Pursuant to 29 CFR 90.18(c) reconsideration may be granted under
the following circumstances:
(1) If it appears on the basis of facts not previously considered
that the determination complained of was erroneous;
(2) if it appears that the determination complained of was based on
a mistake in the determination of facts not previously considered; or
(3) if in the opinion of the Certifying Officer, a mis-
interpretation of facts or of the law justified reconsideration of the
decision.
The NAFTA-TAA petition filed on behalf of workers at Ameriphone,
Inc., a wholly owned subsidiary of Plantronics, Inc., Garden Grove,
California engaged in activities related to administrative, technical,
sales and distribution services in support of products for the hearing
impaired and deaf communities was denied because the petitioning
workers did not produce an article within the meaning of section 250 of
the Trade Act, as amended.
The petitioner alleges that the subject firm workers were engaged
in the final production phase. Specifically, the petitioner mentions
inspection, testing and modification of products as the functions
performed at the subject firm. These functions were performed on
articles produced and sent from overseas to the subject firm.
With the exception of product modifications, none of the above
functions constitute production in terms of eligibility for NAFTA-
Transitional Adjustment Assistance, as they do not meet the eligibility
of the Trade Act. Product modification accounted for a negligible
portion of the work performed at the subject firm.

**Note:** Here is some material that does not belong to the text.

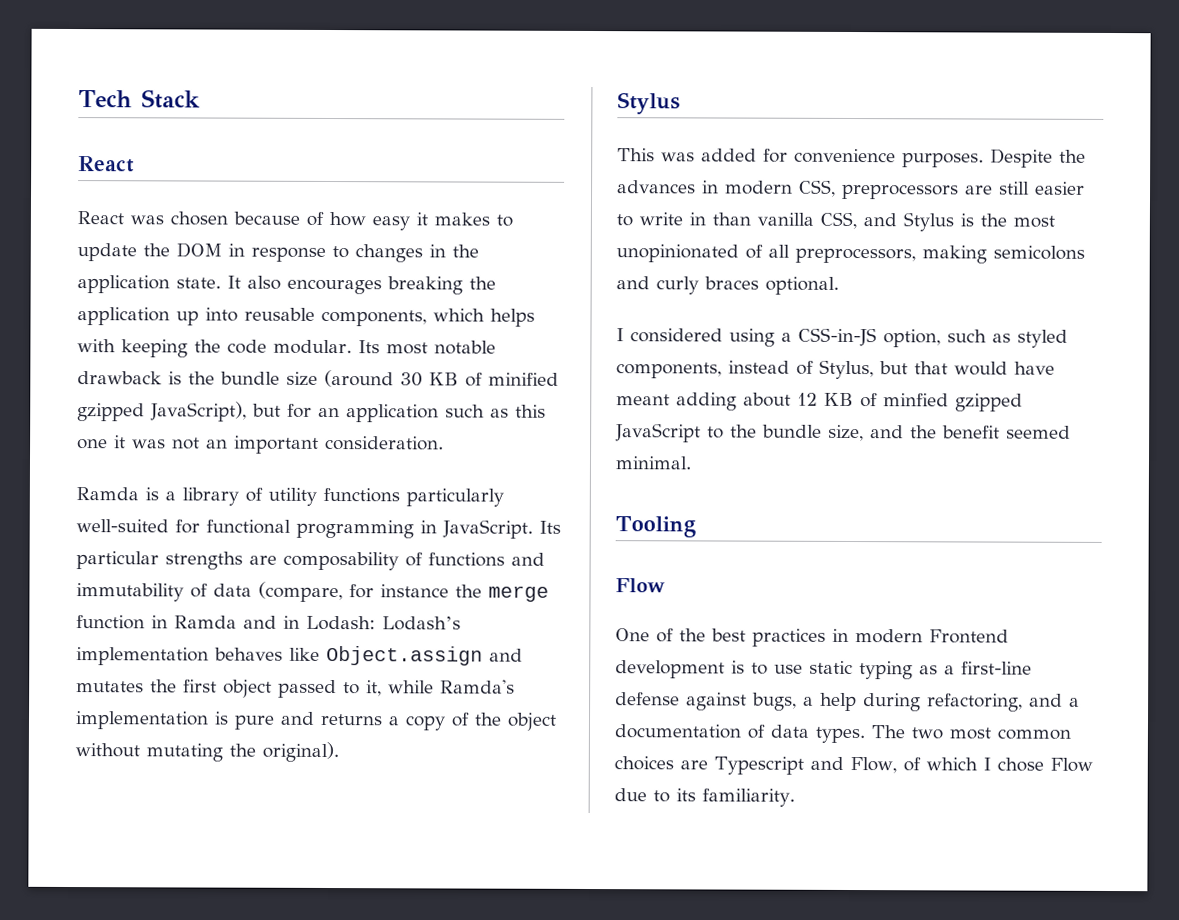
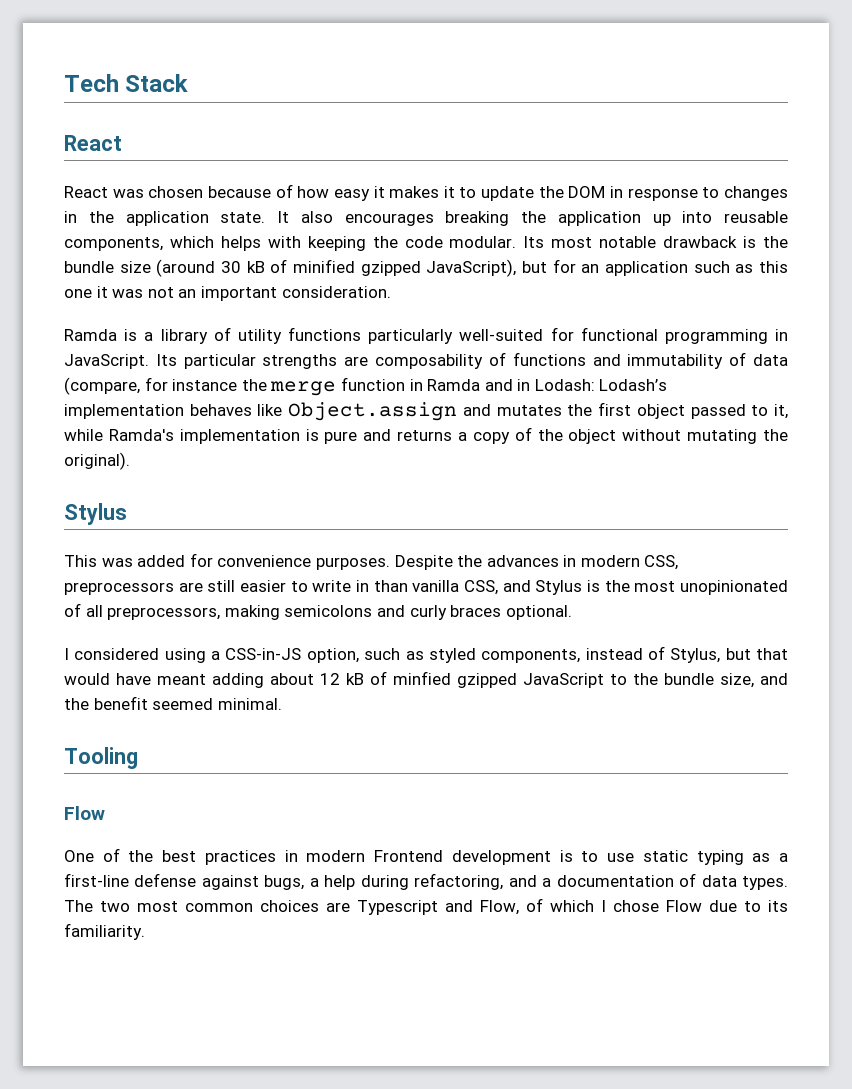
(490, 219) none -> [443,186,455,198] it
[429,372,459,386] KB -> [246,261,265,273] kB
[824,392,854,407] KB -> [346,673,364,685] kB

The petitioner also asserts that subject firm workers performed
engineering functions, including prototype design and production.

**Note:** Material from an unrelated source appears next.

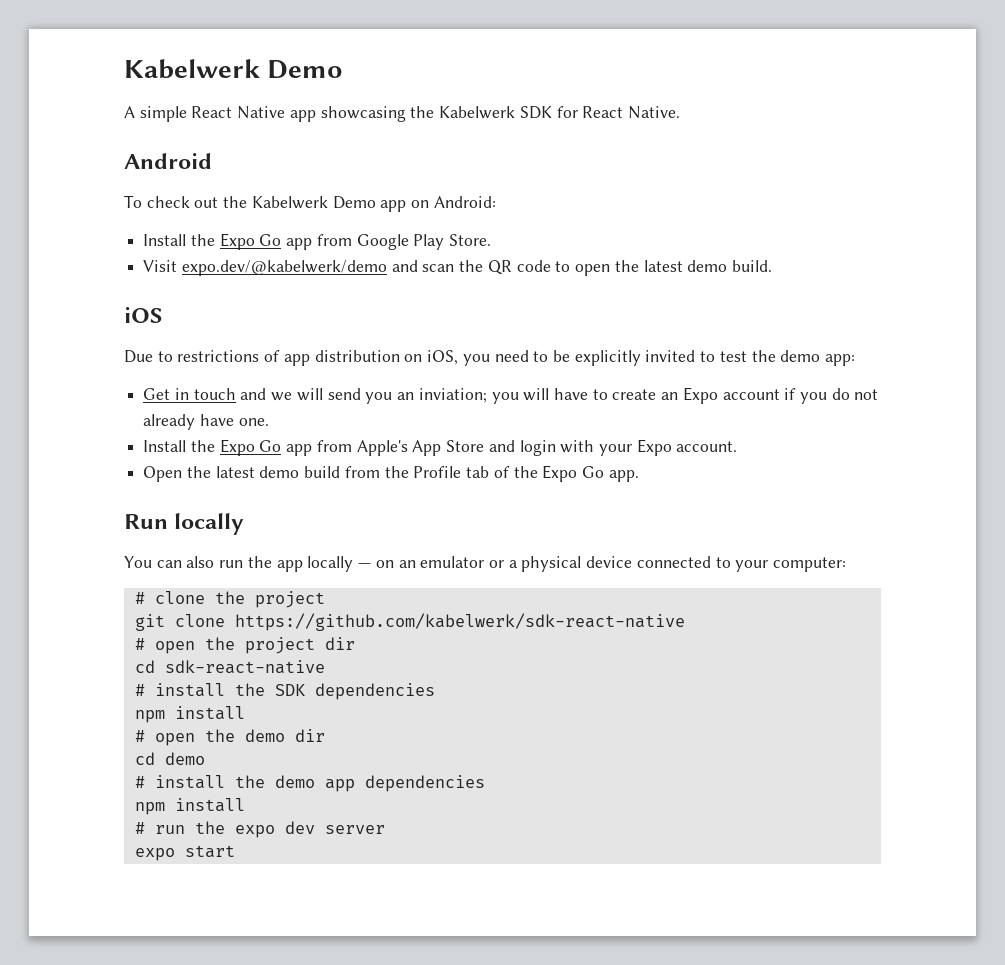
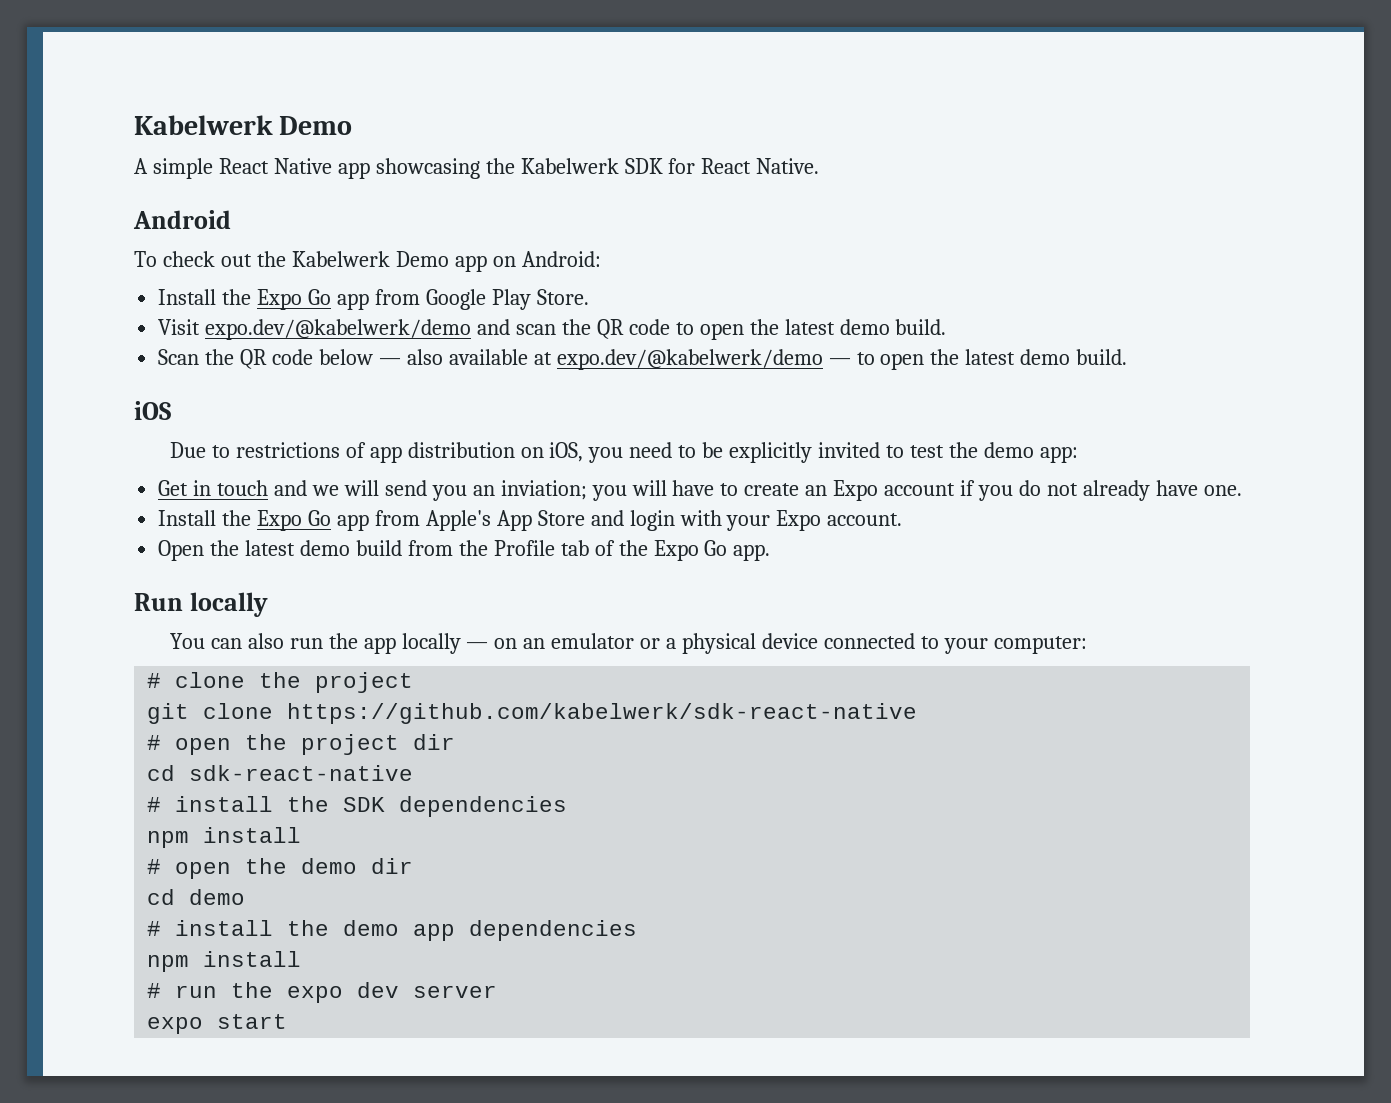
(772, 266) none -> [158,349,1128,370] // Scan the QR code below — also available at expo.dev/@kabelwerk/demo — to open the latest demo build.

Contact with the company revealed that prototype production was a
rare and intermittent function that constituted a negligible percentage
of work performed at the subject facility.
The petitioner alleges that the subject firm workers performed
``article upgrades'' on products that required new components.
Investigation into this matter, including contact with the company,
revealed that any ``upgrades'' performed represented a negligible
percentage of work performed at the subject facility.
Finally, the petitioner appears to allege that the subject firm
workers are eligible because they served as a source of packaging,
updated literature, fault reports and components added to the product
that was shipped to their facility.
Investigation into this matter revealed that subject firm workers
do not produce packaging or updated literature. Fault reports are not
considered production in context with worker eligibility for NAFTA-TAA.
Further, components were added either as part of repair work, or were
intermittent and not significant enough to qualify subject firm worker
functions as production.
Only in very limited instances are service workers certified for
TAA, namely the worker separations must be caused by a reduced demand
for their services from a parent or controlling firm or subdivision
whose workers produce an article and who are currently under
certification for NAFTA-TAA. In this case, no such certification
exists.
In conclusion, the workers at the subject firm did not produce an
article within the meaning of section 250(a) of the Trade Act of 1974,
as amended.
Conclusion
After review of the application and investigative findings, I
conclude that there has been no error or misinterpretation of the law
or of the facts which would justify reconsideration of the Department
of Labor's prior decision. Accordingly, the application is denied.
Signed at Washington, DC, this 10th day of March 2003.
Edward A. Tomchick,
Director, Division of Trade Adjustment Assistance.